23 Nisan Ulusal Egemenlik ve Çocuk Bayramı dün tüm Türkiye’de kutlandı. Çocuklar eğlensin diye pek çok etkinlik de vardı. Tabii bir de bu tür bayramların vazgeçilmezi haline gelen folklor gösterileri…
Folklor aslında inanılmaz geniş bir kavram. İçine yaşadığınız toplumun kültür mirasını sığdırabileceğiniz kadar hem de.
Peki, biz bunu yozlaştırmayı nasıl başarıyoruz?

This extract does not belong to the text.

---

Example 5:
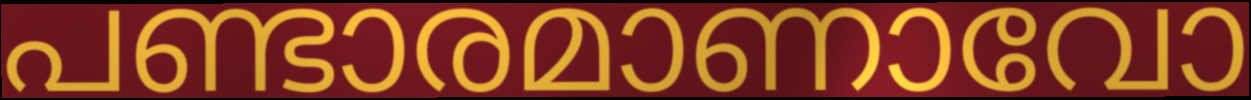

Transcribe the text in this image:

പണ്ടാരമാണാവോ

Mesela dünkü kutlamalarda Ankara’nın Bağları isimli türkü ile halk oyunları gösterisi yaparak.
Çocuklara kuru kuru şiir okutup; Ulusal Egemenlik fikri ile ilgili ezbere birkaç bilgi vermekten başka hiçbir şey yapmayarak hem yüzlerini hem de kafalarının içini boyuyoruz.

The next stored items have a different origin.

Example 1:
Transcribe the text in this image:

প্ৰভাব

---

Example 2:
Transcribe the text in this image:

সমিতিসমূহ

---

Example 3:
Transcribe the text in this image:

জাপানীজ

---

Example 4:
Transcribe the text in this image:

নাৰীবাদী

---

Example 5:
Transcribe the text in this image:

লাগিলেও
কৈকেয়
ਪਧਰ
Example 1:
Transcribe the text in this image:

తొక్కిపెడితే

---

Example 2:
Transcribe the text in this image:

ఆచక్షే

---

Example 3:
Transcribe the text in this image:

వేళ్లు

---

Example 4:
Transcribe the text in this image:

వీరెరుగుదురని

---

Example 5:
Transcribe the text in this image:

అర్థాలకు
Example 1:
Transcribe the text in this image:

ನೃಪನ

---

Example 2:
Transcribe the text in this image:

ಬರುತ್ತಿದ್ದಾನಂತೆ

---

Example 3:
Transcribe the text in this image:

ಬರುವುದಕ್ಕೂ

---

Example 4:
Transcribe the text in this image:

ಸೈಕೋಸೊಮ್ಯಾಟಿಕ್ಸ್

Demek istediğim şey “Çocuklar eğlenmesin” değil, altını çizeyim.
Çocuklar hem eğlensin hem de 23 Nisan tarihinin anlamını kavrayabilecek düzeyde bir eğitimle karşılaşsın.
Doğu Perinçek, Mustafa Kemal’in 23 Nisan’ı çocuklara armağan etmesinin büyük bir yanlış olduğunu söylemiş.
Kesinlikle katılmıyorum.
Ülkenin geleceğine ulusal egemenlik armağan etmeyeceksiniz de daha üst hangi değeri armağan edeceksiniz?

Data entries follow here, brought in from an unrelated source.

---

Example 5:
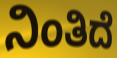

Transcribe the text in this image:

ನಿಂತಿದೆ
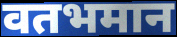
वतभमान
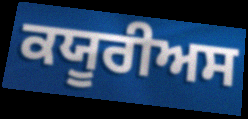
ਕਯੂਰੀਅਸ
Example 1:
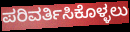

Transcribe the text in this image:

ಪರಿವರ್ತಿಸಿಕೊಳ್ಳಲು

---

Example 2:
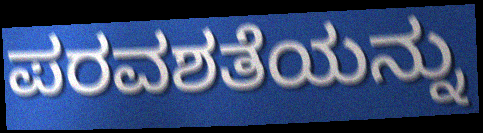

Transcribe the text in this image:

ಪರವಶತೆಯನ್ನು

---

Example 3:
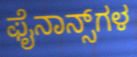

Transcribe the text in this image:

ಫೈನಾನ್ಸ್‌ಗಳ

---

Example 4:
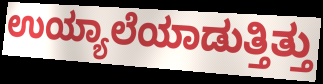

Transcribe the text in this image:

ಉಯ್ಯಾಲೆಯಾಡುತ್ತಿತ್ತು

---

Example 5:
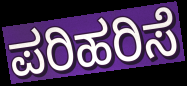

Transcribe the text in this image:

ಪರಿಹರಿಸೆ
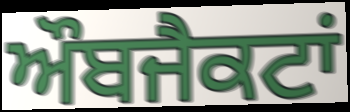
ਔਬਜੈਕਟਾਂ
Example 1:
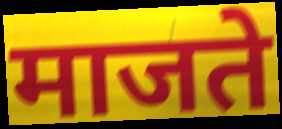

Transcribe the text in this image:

माजते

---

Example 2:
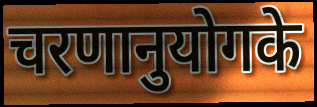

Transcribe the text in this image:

चरणानुयोगके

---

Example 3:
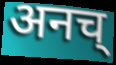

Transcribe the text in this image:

अनच्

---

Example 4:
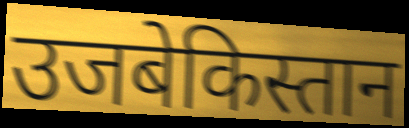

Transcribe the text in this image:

उजबेकिस्तान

Buradaki sıkıntı çocuklarda değil.
Emaneti iletmesi gerekenlerde.
Sen çocuğa hiçbir şey vermezsen, çıkıp da “yeni nesil de hiçbir şeyi umursamıyor, tek dertleri eğlenmek” diyemezsin.
Önce emanetçi elindekinin kıymetini bilecek ulusal egemenliğin.
Kurtuluş Savaşı ve takip eden yıllarda yaşanan zorlukların ardından fakirlik ve cehalet kaynaklı sorunlar haricinde hep bir mirasyedi gibi elimizdeki mirası tükettik.
Her birimiz yaptık bunu.
Neticede kendiniz kazanmadığınız bir şeyi harcamanız daha kolay olur.
Biz de nineden-dededen kalan varlığı har vurup, harman savurduk.
Haznemiz de boş olduğundan, bizden sonrakine ancak içini dolduramadığımız nutuklar ve bozuk bir ahlâk bıraktık.
Bu çocuklar da büyüyüp, kendi refahları için her türden yanlışı kendi çerçevesinde bir doğruya oturtan bireylere dönüştü.
Yine o muhteşem şarkı düşüyor aklıma tabii…
Kimseye etmem şikâyet, ağlarım ben halime.